Instructions for the task: Pictures should be left out while the data beneath this task is written out word for word.

Task inputs:
= = = =

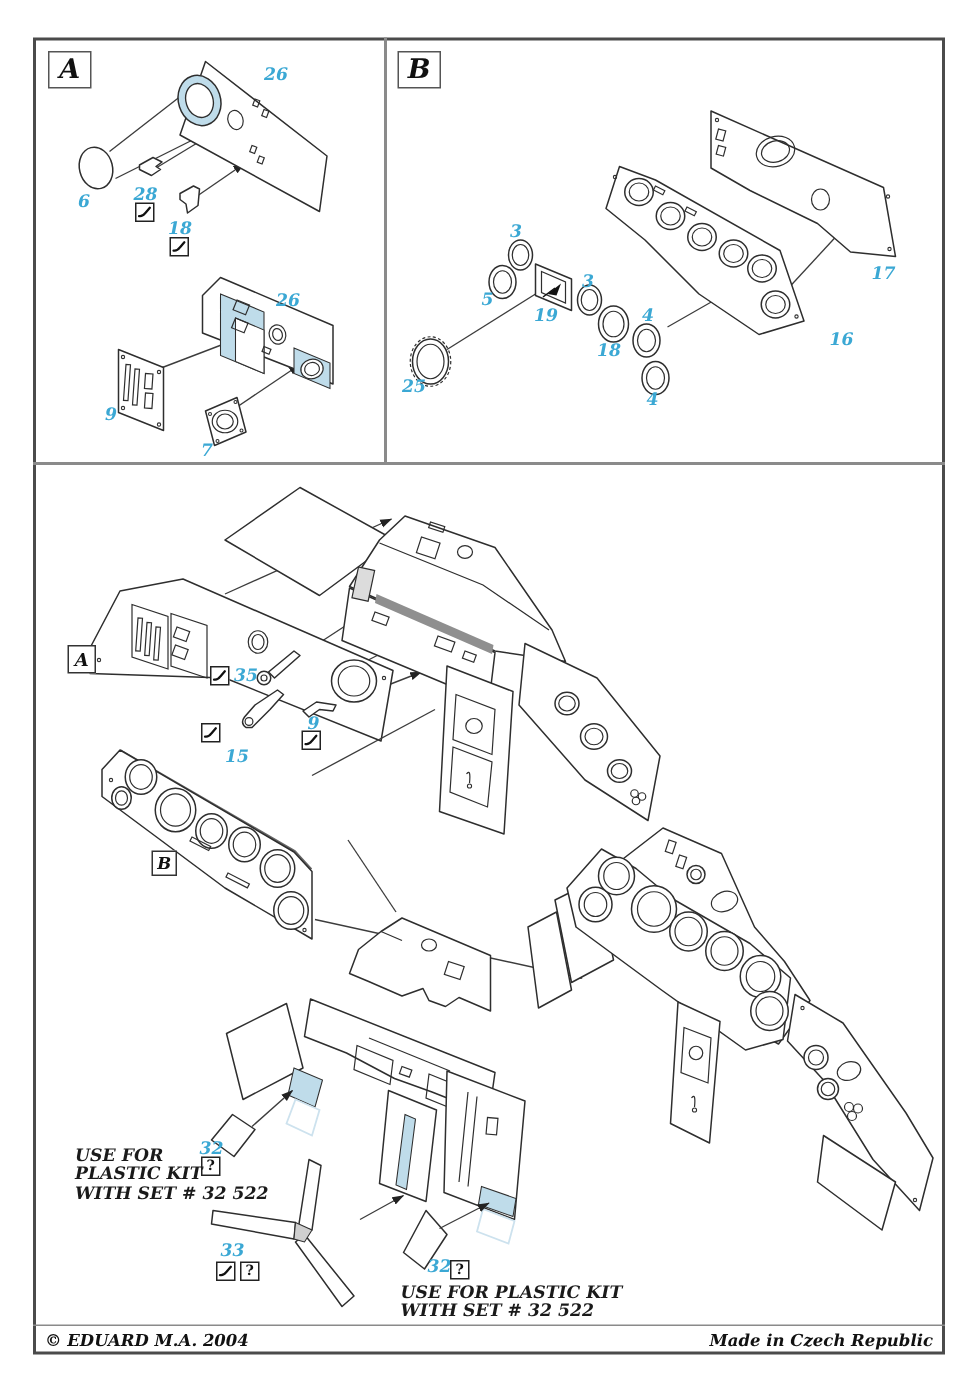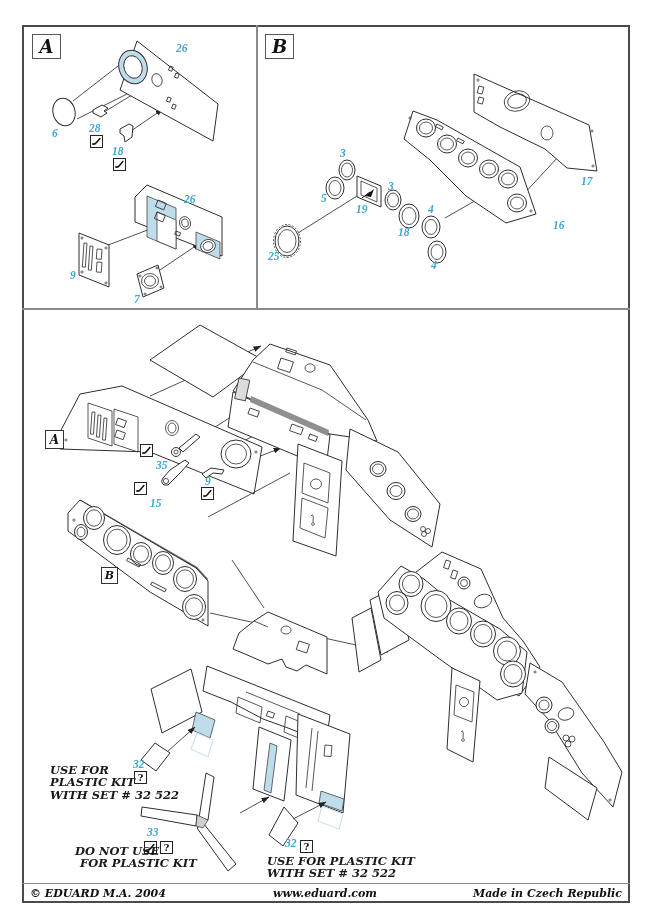"26" .pn { font-family: Liberation Serif, serif -> none }
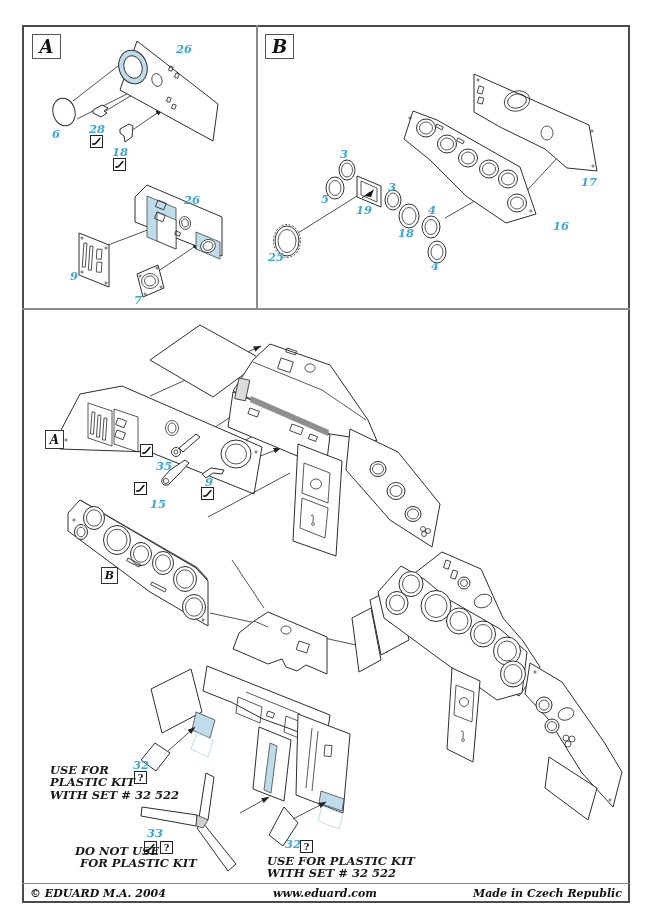"35" div.pn { margin-top: 16px -> none }
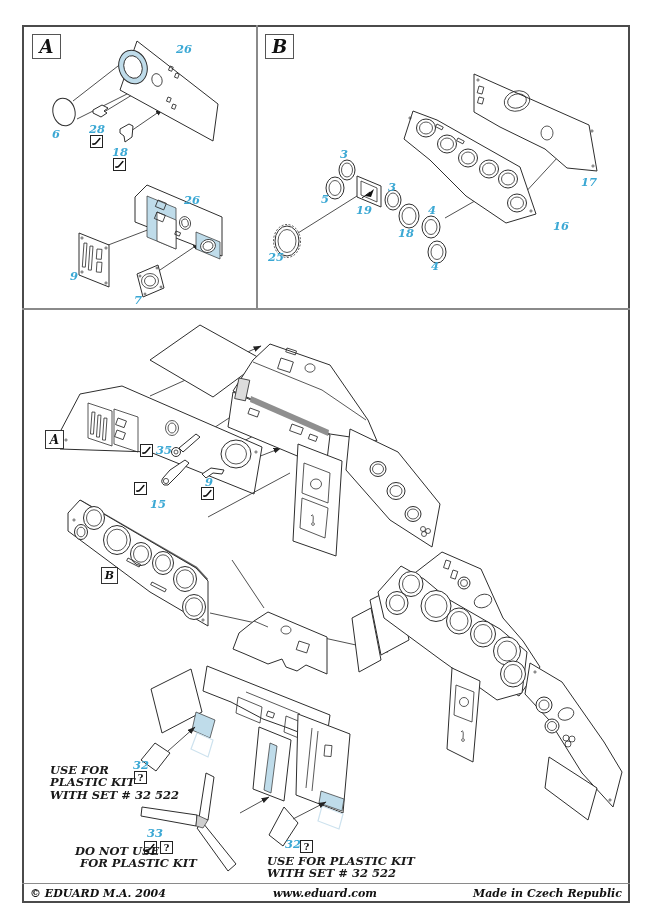"DO NOT USE" div.note { html: <div> <span>DO NOT USE</span> <span>FOR PLASTIC KIT</span> </div> -> none }
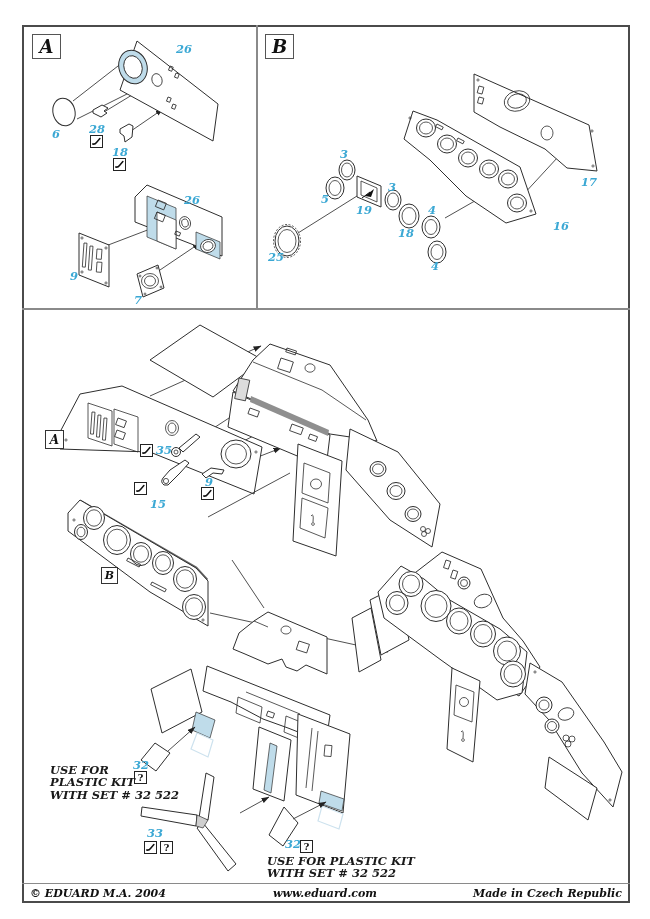"www.eduard.com" div.footer-txt { html: <div>www.eduard.com</div> -> none }
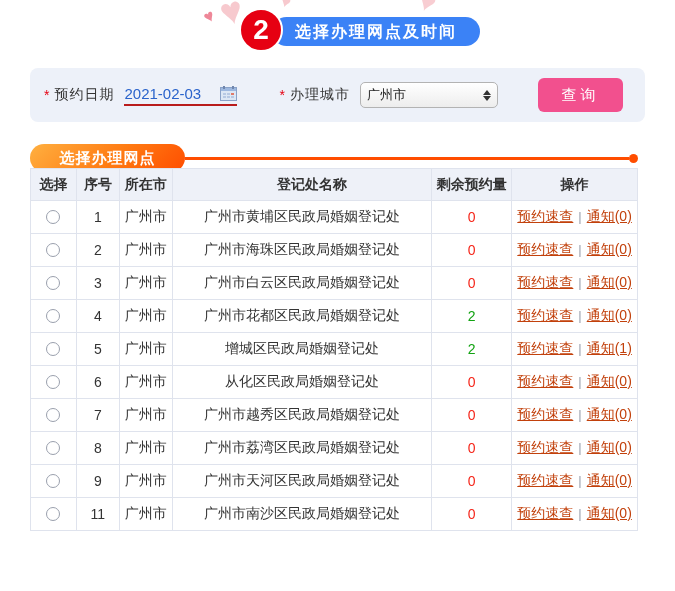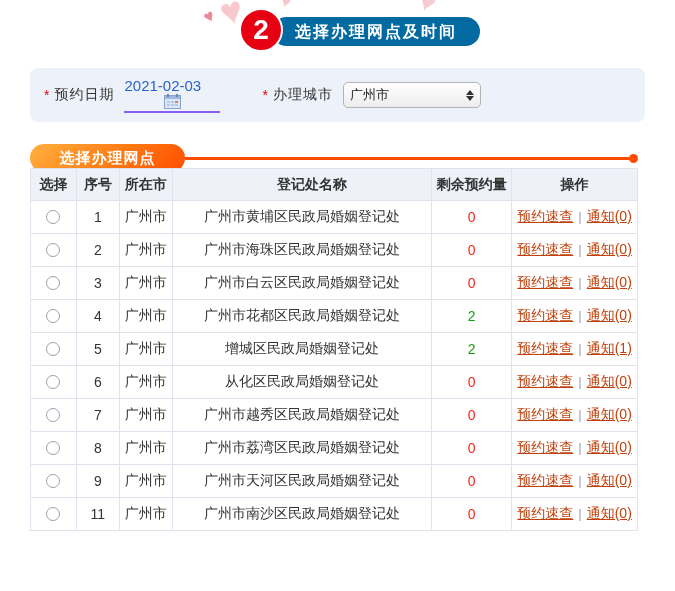"选择办理网点及时间" .step-pill { background: #0369a1 -> #3b82f6 }
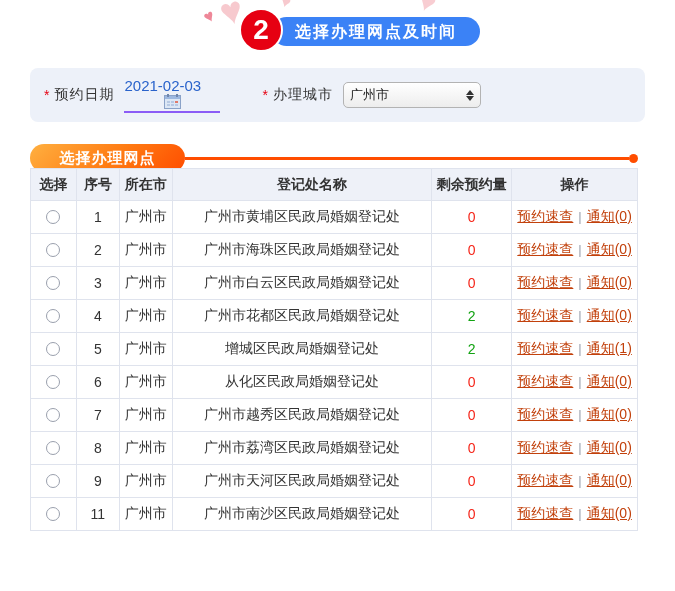"2021-02-03" .date-field { border-bottom: 2px solid #8b5cf6 -> 2px solid #b91c1c; flex-direction: column -> none }
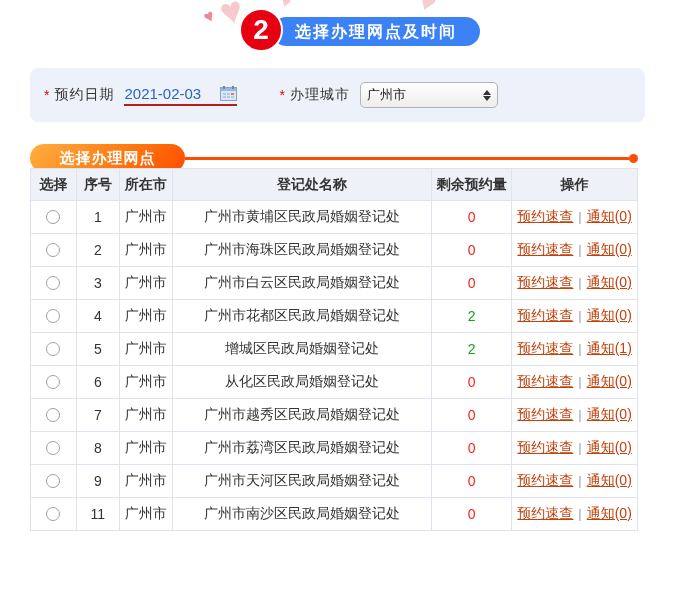"查询" button.query-btn { html: none -> <button>查询</button> }
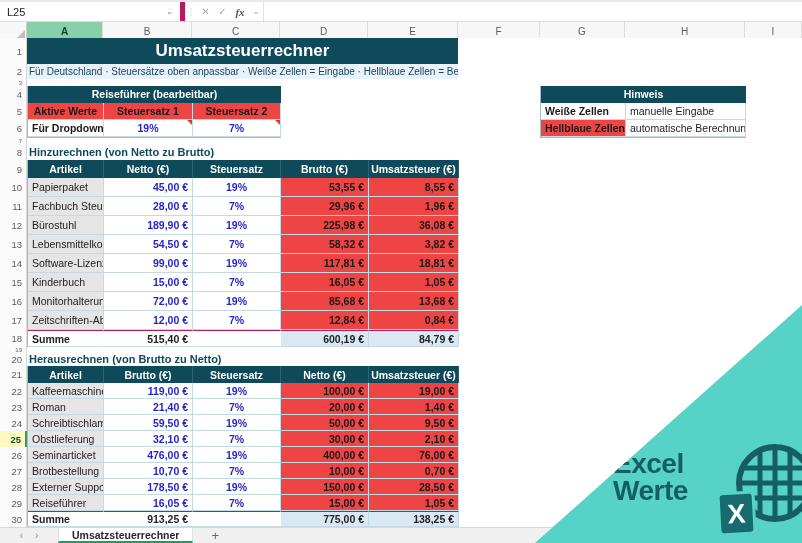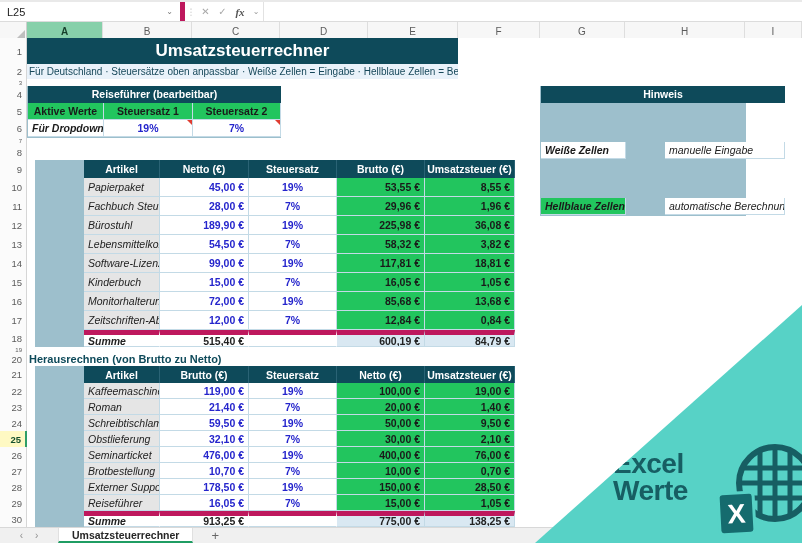"Hinweis" .hint-table { gap: 39px -> none }
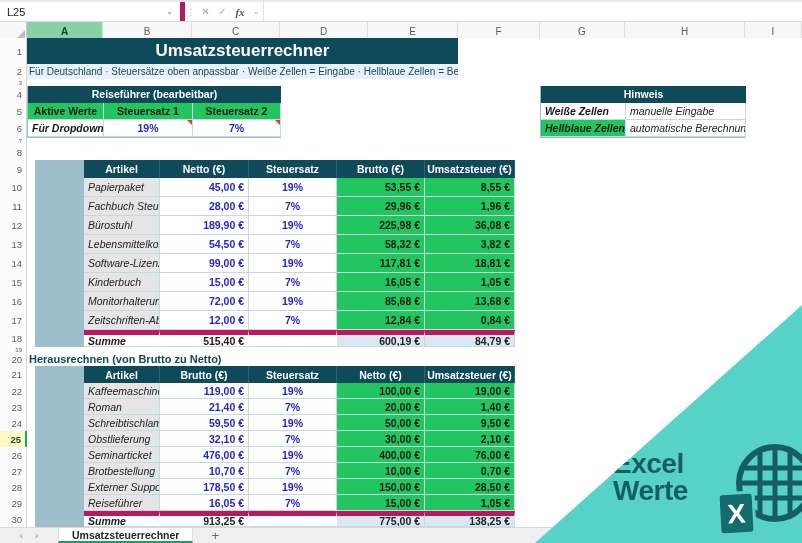"Aktive Werte" .lb { background: #22c55e -> #ef4444 }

= = = =

Exercise response:
"26" .pn { font-family: Liberation Serif, serif -> none }
"35" div.pn { margin-top: 16px -> none }
"DO NOT USE" div.note { html: <div> <span>DO NOT USE</span> <span>FOR PLASTIC KIT</span> </div> -> none }
"www.eduard.com" div.footer-txt { html: <div>www.eduard.com</div> -> none }
"选择办理网点及时间" .step-pill { background: #0369a1 -> #3b82f6 }
"2021-02-03" .date-field { border-bottom: 2px solid #8b5cf6 -> 2px solid #b91c1c; flex-direction: column -> none }
"查询" button.query-btn { html: none -> <button>查询</button> }
"Hinweis" .hint-table { gap: 39px -> none }
"Aktive Werte" .lb { background: #22c55e -> #ef4444 }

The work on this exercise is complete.